## begin INFORMATION GIVEN

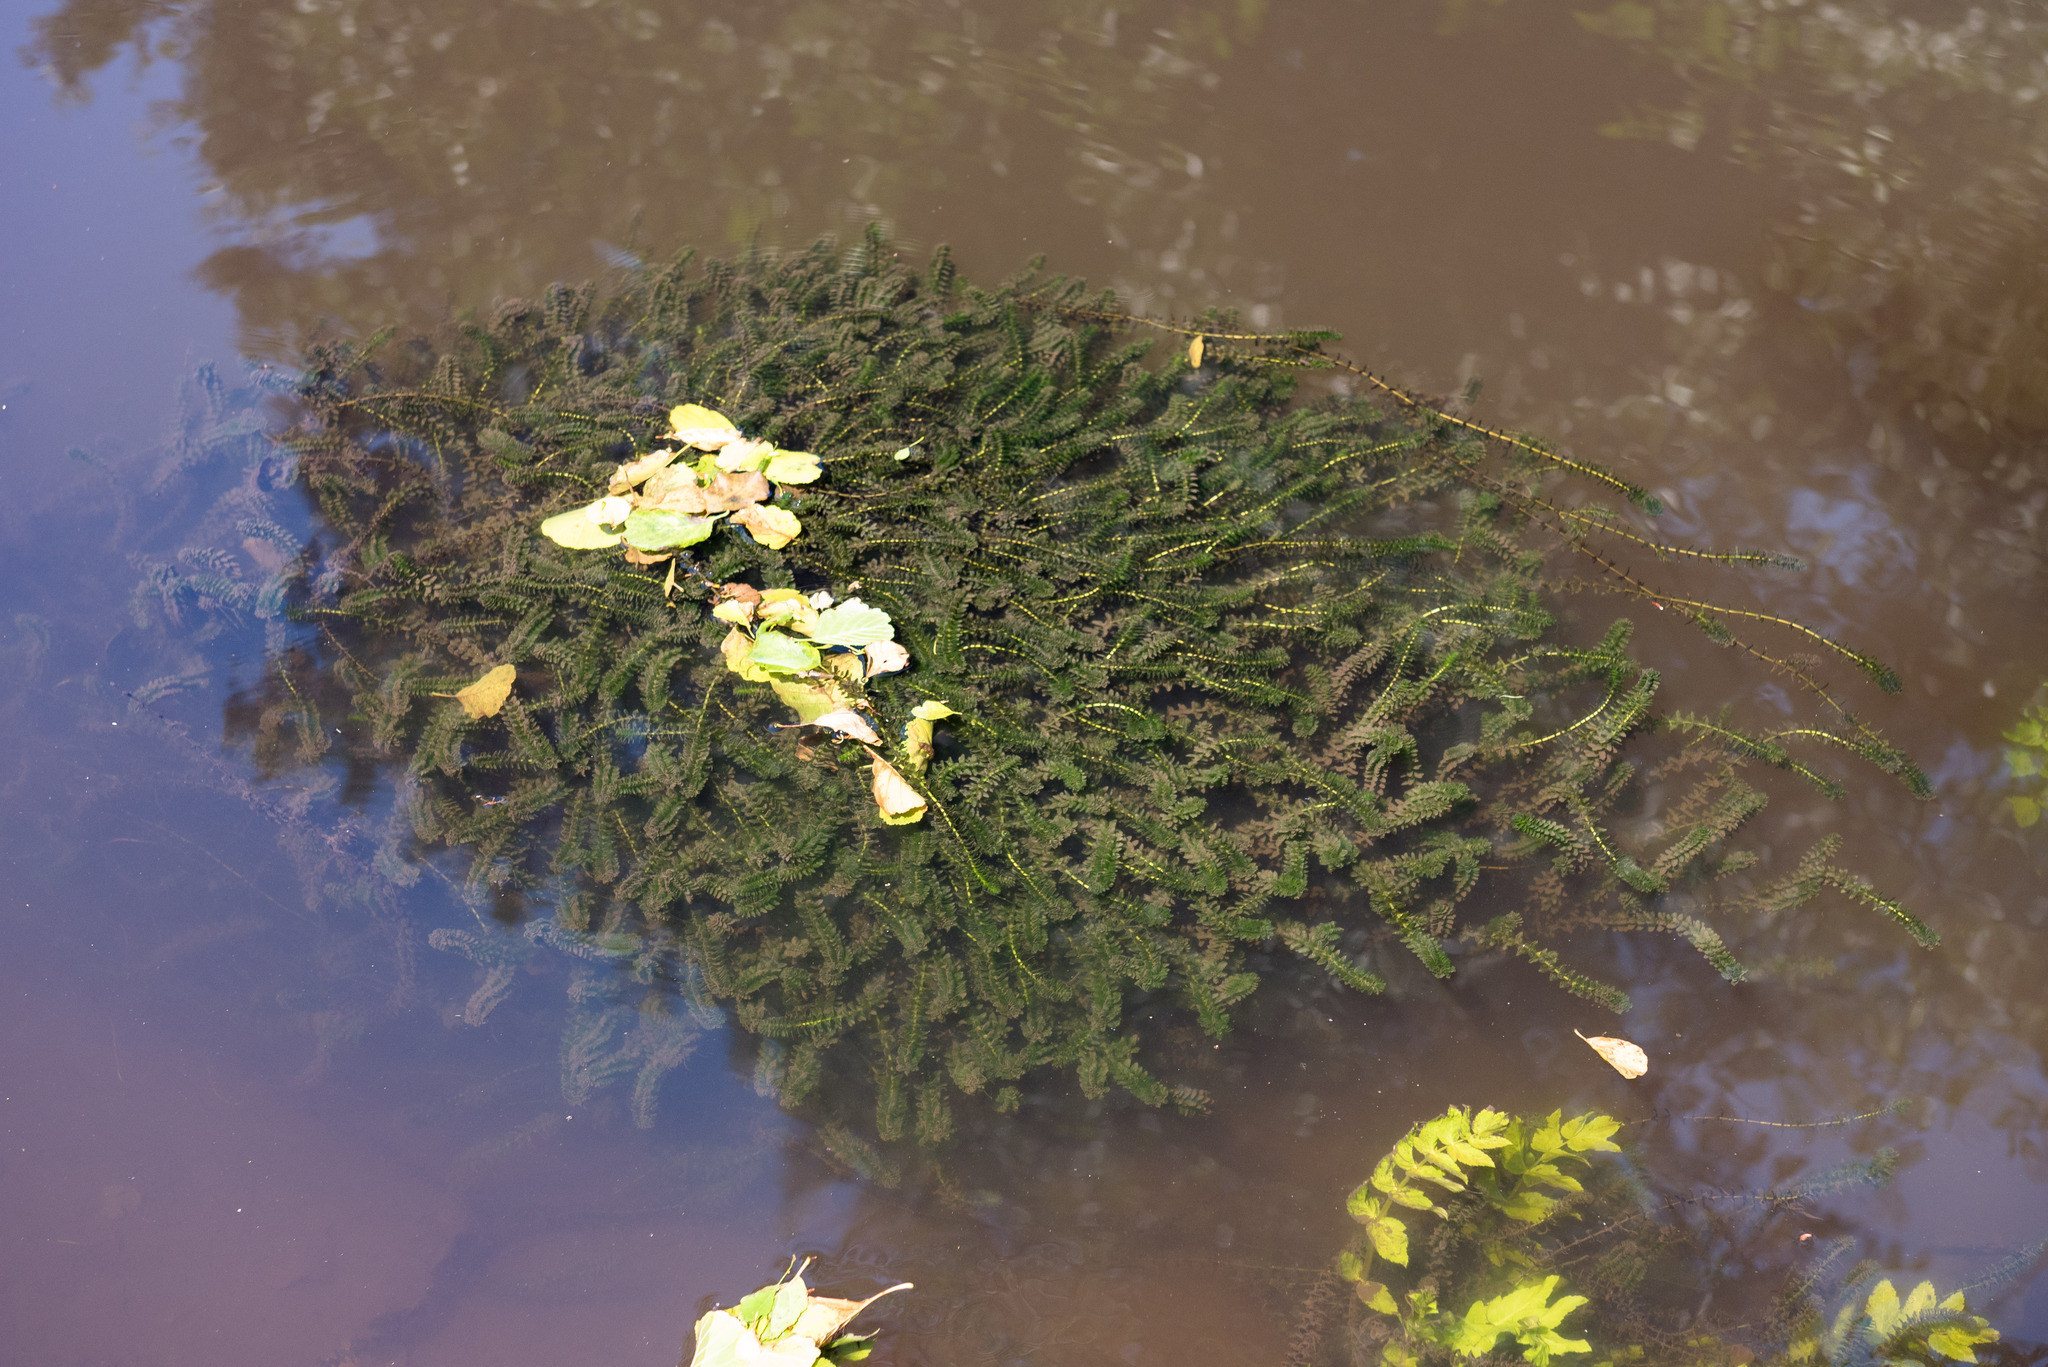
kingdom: Plantae
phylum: Tracheophyta
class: Liliopsida
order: Alismatales
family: Hydrocharitaceae
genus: Elodea
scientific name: Elodea canadensis
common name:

## end INFORMATION GIVEN

◆ **THE EXERCISE**: Convert the labeled lines of all the entries into a JSON list of strings, one string per line, with blank lines omitted. Leave the pictures out of the answer.

◆ **WRITTEN RESPONSE**:
[
  "kingdom: Plantae",
  "phylum: Tracheophyta",
  "class: Liliopsida",
  "order: Alismatales",
  "family: Hydrocharitaceae",
  "genus: Elodea",
  "scientific name: Elodea canadensis",
  "common name:"
]